Optimization of Lyophilized LAMP and RT-PCR Reaction Mixes for Detection of Tuberculosis

Abstract

Abstract Undoubtedly, one of the most infectious diseases in the world is tuberculosis. Key factor for tuberculosis control is to prevent possible contagion with rapid diagnosis and effective treatment. The culture method, which it takes several weeks to obtain results, is the gold standard method for laboratory diagnosis of tuberculosis. In order to prevent possible contagion of tuberculosis, diagnosis must be made in short time and treatment should be started as soon as possible. Normally, clinical samples are studied in advanced laboratories designed for this purpose. However, especially after the screening in rural areas, the transmission of the samples to the centers has many negative effects on the clinical material.

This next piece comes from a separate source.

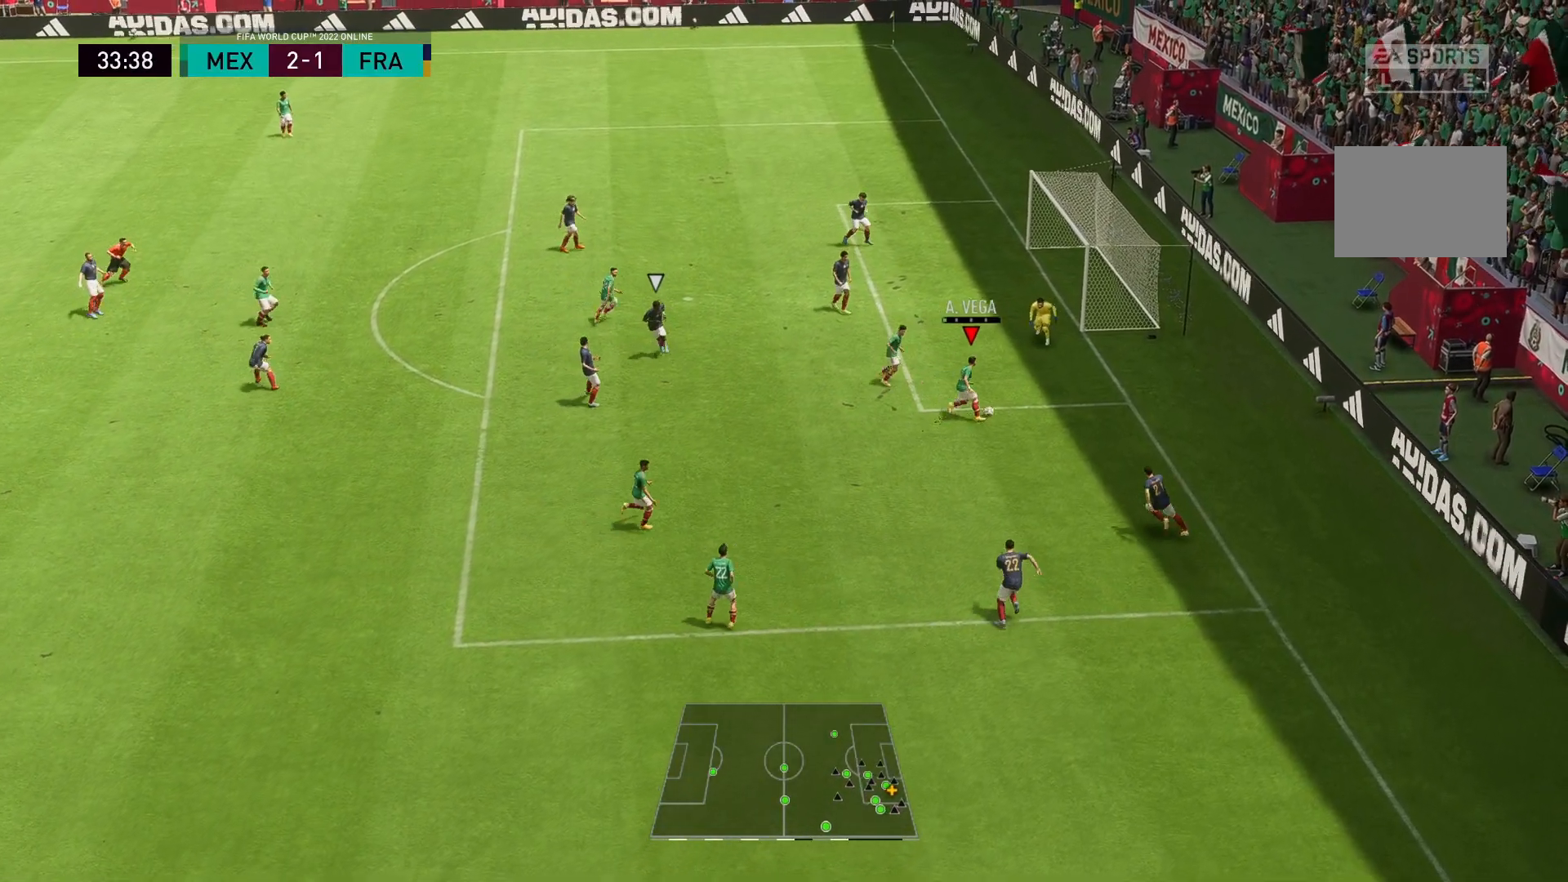
{"buttons": [], "left_stick": "up-left", "right_stick": "center", "events": [[133, "A", "up"], [167, "left_stick", "up-left"]]}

Therefore, the latest trend molecular techniques in microbiological diagnosis are developing into point of care systems that can be applied in the field without laboratory infrastructure. The major challenge for molecular-based point-of-care tests is the need to store polymerase enzymes and some of the ingredients used in the cold chain. The aim of this study is to increase the resistance of the amplification reaction mixtures by lyophilizing the tuberculosis diagnosis. Lyophilization was performed on Loop-mediated isothermal amplification (LAMP) and Real-time PCR mixtures. For the lyophilization of LAMP and RT-PCR mixtures, two different experimental setups were tried from the literature except for the developed content. Chemicals such as stachyose, trehalose, glycerol and PEG 8000 are widely using as cryoprotectants. As a result, the developed content (0.5% PEG 8000, 2.0 % Stachyose) was determined the best cryoprotectant mixture. Accordingly, amplification mixtures can be produced with the developed lyophilization method and point of care kits can be developed.